Amnesty’s analysis of X’s open-source recommender algorithm found that the algorithm gives top priority to content that drives “conversation” even if that conversation is driven by misinformation or hate.

This, it said, is exacerbated by the artificial amplification of posts from “premium” verified subscribers, which are paid accounts.

Mr de Brún said: “X’s algorithm favours what would provoke a response and delivers it at scale. Divisive content that drives replies, irrespective of their accuracy or harm, may be prioritised and surface more quickly in timelines than verified information.”

Since Elon Musk’s takeover of X in late 2022, X has dismantled or weakened many of its safety guardrails aimed at curbing hate speech and disinformation, from mass layoffs of content moderation staff to the reinstatement of previously banned accounts, with no evidence of human rights impact assessments.

According to Amnesty, the way X’s system weights, ranks, and boosts content, particularly posts that generate heated replies or are shared or created by “blue” or “premium” accounts — often paying users with limited identity verification — mean that inflammatory or hostile posts are likely to gain traction during periods of heightened social tension.

Where such content targets racial, religious and other marginalised groups, portraying them as threatening or violent, X’s algorithms risk inciting discrimination, hostility or violence, it adds.

Sacha Deshmukh, chief executive of Amnesty International UK, said: “By amplifying hate and misinformation on such a massive scale, X acted like petrol on the fire of racist violence in the aftermath of the Southport tragedy.

“The platform’s algorithm not only failed to ‘break the circuit’ and stop the spread of dangerous falsehoods — they are highly likely to have amplified them.”

He continued: “One year on, it appears nothing has changed. Indeed, just two weeks ago we saw false online rumours about the transfer of people seeking asylum spark protests outside the Brittania Hotel in Canary Wharf.

“The UK’s online safety regime fails to keep the public safe, and the risk of X fuelling violence, discrimination and social tensions remains as high as they were during the rioting last year.

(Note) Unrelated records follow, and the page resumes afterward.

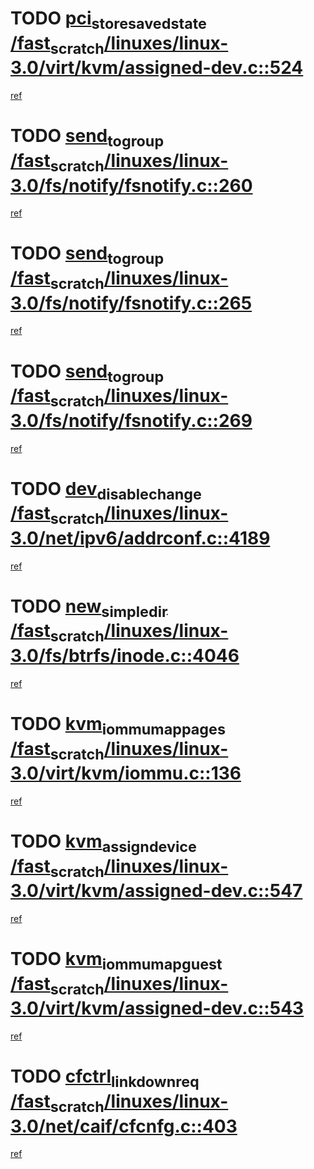 * TODO [[view:/fast_scratch/linuxes/linux-3.0/virt/kvm/assigned-dev.c::face=ovl-face1::linb=524::colb=26::cole=47][pci_store_saved_state /fast_scratch/linuxes/linux-3.0/virt/kvm/assigned-dev.c::524]]
[[view:/fast_scratch/linuxes/linux-3.0/virt/kvm/assigned-dev.c::face=ovl-face2::linb=485::colb=7::cole=21][ref]]
* TODO [[view:/fast_scratch/linuxes/linux-3.0/fs/notify/fsnotify.c::face=ovl-face1::linb=260::colb=9::cole=22][send_to_group /fast_scratch/linuxes/linux-3.0/fs/notify/fsnotify.c::260]]
[[view:/fast_scratch/linuxes/linux-3.0/fs/notify/fsnotify.c::face=ovl-face2::linb=228::colb=7::cole=21][ref]]
* TODO [[view:/fast_scratch/linuxes/linux-3.0/fs/notify/fsnotify.c::face=ovl-face1::linb=265::colb=9::cole=22][send_to_group /fast_scratch/linuxes/linux-3.0/fs/notify/fsnotify.c::265]]
[[view:/fast_scratch/linuxes/linux-3.0/fs/notify/fsnotify.c::face=ovl-face2::linb=228::colb=7::cole=21][ref]]
* TODO [[view:/fast_scratch/linuxes/linux-3.0/fs/notify/fsnotify.c::face=ovl-face1::linb=269::colb=9::cole=22][send_to_group /fast_scratch/linuxes/linux-3.0/fs/notify/fsnotify.c::269]]
[[view:/fast_scratch/linuxes/linux-3.0/fs/notify/fsnotify.c::face=ovl-face2::linb=228::colb=7::cole=21][ref]]
* TODO [[view:/fast_scratch/linuxes/linux-3.0/net/ipv6/addrconf.c::face=ovl-face1::linb=4189::colb=4::cole=22][dev_disable_change /fast_scratch/linuxes/linux-3.0/net/ipv6/addrconf.c::4189]]
[[view:/fast_scratch/linuxes/linux-3.0/net/ipv6/addrconf.c::face=ovl-face2::linb=4182::colb=1::cole=14][ref]]
* TODO [[view:/fast_scratch/linuxes/linux-3.0/fs/btrfs/inode.c::face=ovl-face1::linb=4046::colb=11::cole=25][new_simple_dir /fast_scratch/linuxes/linux-3.0/fs/btrfs/inode.c::4046]]
[[view:/fast_scratch/linuxes/linux-3.0/fs/btrfs/inode.c::face=ovl-face2::linb=4039::colb=9::cole=23][ref]]
* TODO [[view:/fast_scratch/linuxes/linux-3.0/virt/kvm/iommu.c::face=ovl-face1::linb=136::colb=6::cole=25][kvm_iommu_map_pages /fast_scratch/linuxes/linux-3.0/virt/kvm/iommu.c::136]]
[[view:/fast_scratch/linuxes/linux-3.0/virt/kvm/iommu.c::face=ovl-face2::linb=132::colb=7::cole=21][ref]]
* TODO [[view:/fast_scratch/linuxes/linux-3.0/virt/kvm/assigned-dev.c::face=ovl-face1::linb=547::colb=6::cole=23][kvm_assign_device /fast_scratch/linuxes/linux-3.0/virt/kvm/assigned-dev.c::547]]
[[view:/fast_scratch/linuxes/linux-3.0/virt/kvm/assigned-dev.c::face=ovl-face2::linb=485::colb=7::cole=21][ref]]
* TODO [[view:/fast_scratch/linuxes/linux-3.0/virt/kvm/assigned-dev.c::face=ovl-face1::linb=543::colb=7::cole=26][kvm_iommu_map_guest /fast_scratch/linuxes/linux-3.0/virt/kvm/assigned-dev.c::543]]
[[view:/fast_scratch/linuxes/linux-3.0/virt/kvm/assigned-dev.c::face=ovl-face2::linb=485::colb=7::cole=21][ref]]
* TODO [[view:/fast_scratch/linuxes/linux-3.0/net/caif/cfcnfg.c::face=ovl-face1::linb=403::colb=2::cole=21][cfctrl_linkdown_req /fast_scratch/linuxes/linux-3.0/net/caif/cfcnfg.c::403]]
[[view:/fast_scratch/linuxes/linux-3.0/net/caif/cfcnfg.c::face=ovl-face2::linb=398::colb=1::cole=14][ref]]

“The UK government must address the gaps in the Online Safety Act and challenge the racist rhetoric and scapegoating of refugees that are flourishing on social media.

“Regulators must hold X to account for its repeated role in human rights abuses and recognise that the self-regulation model is clearly failing.

“In cases where X’s algorithm is found to have amplified content that led to racist attacks during the riots, X should provide an avenue for remedy and establish a restitution fund for affected communities.”